Each line from the start of the entries through the line that contains "empfohlene Tagesdosis von einzelnen" should be output exactly, please.

___ Source records

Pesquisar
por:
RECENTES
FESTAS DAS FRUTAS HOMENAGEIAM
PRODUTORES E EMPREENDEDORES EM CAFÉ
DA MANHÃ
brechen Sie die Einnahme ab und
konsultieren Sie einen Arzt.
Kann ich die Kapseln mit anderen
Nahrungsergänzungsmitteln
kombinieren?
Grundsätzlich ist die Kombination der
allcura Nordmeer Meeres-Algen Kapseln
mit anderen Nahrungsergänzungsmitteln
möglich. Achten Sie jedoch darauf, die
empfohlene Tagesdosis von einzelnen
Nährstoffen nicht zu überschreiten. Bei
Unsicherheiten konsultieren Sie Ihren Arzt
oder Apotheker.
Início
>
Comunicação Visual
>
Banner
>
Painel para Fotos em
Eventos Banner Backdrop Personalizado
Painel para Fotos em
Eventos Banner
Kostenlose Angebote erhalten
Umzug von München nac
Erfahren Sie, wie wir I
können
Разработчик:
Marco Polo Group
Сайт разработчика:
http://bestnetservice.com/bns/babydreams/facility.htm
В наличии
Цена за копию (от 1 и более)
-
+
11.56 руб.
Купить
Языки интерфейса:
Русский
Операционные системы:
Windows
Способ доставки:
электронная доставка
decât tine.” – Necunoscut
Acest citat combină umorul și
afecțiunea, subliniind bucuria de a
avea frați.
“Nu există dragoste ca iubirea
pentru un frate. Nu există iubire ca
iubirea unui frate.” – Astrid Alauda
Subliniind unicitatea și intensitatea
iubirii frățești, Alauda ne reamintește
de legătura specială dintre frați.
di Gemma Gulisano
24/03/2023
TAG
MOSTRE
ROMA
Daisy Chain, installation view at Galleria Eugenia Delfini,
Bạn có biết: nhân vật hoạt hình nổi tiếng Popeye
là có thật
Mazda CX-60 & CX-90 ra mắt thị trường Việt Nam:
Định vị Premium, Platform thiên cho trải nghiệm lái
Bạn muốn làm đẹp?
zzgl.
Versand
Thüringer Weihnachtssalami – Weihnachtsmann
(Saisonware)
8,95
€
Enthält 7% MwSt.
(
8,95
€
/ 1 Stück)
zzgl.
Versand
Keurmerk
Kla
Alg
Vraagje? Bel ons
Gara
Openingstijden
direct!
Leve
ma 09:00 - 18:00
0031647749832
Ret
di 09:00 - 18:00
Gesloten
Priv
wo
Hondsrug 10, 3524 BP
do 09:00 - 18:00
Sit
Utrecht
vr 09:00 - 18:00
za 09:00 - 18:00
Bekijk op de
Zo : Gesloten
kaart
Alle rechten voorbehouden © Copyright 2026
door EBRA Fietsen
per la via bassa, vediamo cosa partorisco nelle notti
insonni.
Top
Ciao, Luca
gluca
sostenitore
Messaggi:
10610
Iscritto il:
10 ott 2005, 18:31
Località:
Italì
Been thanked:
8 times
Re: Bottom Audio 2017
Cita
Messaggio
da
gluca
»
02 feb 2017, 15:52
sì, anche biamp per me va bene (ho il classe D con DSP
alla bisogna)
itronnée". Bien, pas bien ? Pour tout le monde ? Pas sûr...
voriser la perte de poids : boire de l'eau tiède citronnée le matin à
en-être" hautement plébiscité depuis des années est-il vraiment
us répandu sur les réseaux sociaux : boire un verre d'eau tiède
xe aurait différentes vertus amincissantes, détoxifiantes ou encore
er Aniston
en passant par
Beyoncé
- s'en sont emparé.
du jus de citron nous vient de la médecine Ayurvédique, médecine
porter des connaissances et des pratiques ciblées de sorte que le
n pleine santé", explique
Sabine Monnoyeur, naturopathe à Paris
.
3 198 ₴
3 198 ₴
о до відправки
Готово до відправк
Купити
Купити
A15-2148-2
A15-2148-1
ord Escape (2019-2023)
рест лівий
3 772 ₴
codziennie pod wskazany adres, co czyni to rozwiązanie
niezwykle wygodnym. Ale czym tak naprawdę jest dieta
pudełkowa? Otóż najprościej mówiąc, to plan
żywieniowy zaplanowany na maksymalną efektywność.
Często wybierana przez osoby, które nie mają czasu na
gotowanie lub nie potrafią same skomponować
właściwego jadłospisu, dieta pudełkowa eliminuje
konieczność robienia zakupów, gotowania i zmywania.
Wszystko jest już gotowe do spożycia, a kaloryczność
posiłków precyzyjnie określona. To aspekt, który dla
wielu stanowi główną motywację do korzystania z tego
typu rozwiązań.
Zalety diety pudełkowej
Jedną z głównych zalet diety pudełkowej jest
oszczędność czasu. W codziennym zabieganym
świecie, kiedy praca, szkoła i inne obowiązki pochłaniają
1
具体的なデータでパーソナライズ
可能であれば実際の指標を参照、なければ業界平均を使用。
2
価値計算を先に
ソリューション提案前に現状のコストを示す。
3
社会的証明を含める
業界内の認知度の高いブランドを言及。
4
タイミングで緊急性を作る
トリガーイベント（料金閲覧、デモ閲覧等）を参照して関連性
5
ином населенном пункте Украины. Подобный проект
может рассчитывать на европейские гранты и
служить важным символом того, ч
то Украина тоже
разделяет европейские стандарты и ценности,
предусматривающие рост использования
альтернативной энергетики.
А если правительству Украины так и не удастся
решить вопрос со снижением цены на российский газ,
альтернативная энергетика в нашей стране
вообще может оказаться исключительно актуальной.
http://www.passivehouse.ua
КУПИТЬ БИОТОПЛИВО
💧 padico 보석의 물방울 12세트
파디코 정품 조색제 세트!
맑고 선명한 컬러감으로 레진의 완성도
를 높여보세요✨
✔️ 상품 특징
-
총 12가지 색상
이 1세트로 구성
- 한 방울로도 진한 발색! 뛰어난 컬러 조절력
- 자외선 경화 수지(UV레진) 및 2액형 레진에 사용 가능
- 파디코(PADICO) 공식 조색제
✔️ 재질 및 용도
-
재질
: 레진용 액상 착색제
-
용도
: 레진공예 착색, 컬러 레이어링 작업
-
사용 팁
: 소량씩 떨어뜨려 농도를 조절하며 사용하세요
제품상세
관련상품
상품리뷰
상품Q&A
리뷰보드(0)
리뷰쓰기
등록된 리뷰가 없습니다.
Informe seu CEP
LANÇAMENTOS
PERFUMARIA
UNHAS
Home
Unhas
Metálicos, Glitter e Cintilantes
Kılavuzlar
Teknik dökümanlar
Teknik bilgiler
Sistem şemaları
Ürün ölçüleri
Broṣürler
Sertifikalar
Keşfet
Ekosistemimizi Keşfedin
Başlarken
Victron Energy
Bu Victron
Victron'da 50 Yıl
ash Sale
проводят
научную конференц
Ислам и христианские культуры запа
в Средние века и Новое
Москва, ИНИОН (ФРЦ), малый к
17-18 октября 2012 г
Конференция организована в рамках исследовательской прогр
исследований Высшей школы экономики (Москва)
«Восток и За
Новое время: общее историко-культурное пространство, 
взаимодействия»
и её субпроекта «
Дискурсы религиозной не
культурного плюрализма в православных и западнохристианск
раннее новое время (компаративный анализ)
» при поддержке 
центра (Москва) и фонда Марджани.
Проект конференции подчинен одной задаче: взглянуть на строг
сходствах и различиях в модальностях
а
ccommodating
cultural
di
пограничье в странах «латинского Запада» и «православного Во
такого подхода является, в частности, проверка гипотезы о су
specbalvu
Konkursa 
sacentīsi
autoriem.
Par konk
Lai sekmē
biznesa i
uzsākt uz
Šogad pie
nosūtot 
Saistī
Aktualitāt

______

● Answer space:
Pesquisar
por:
RECENTES
FESTAS DAS FRUTAS HOMENAGEIAM
PRODUTORES E EMPREENDEDORES EM CAFÉ
DA MANHÃ
brechen Sie die Einnahme ab und
konsultieren Sie einen Arzt.
Kann ich die Kapseln mit anderen
Nahrungsergänzungsmitteln
kombinieren?
Grundsätzlich ist die Kombination der
allcura Nordmeer Meeres-Algen Kapseln
mit anderen Nahrungsergänzungsmitteln
möglich. Achten Sie jedoch darauf, die
empfohlene Tagesdosis von einzelnen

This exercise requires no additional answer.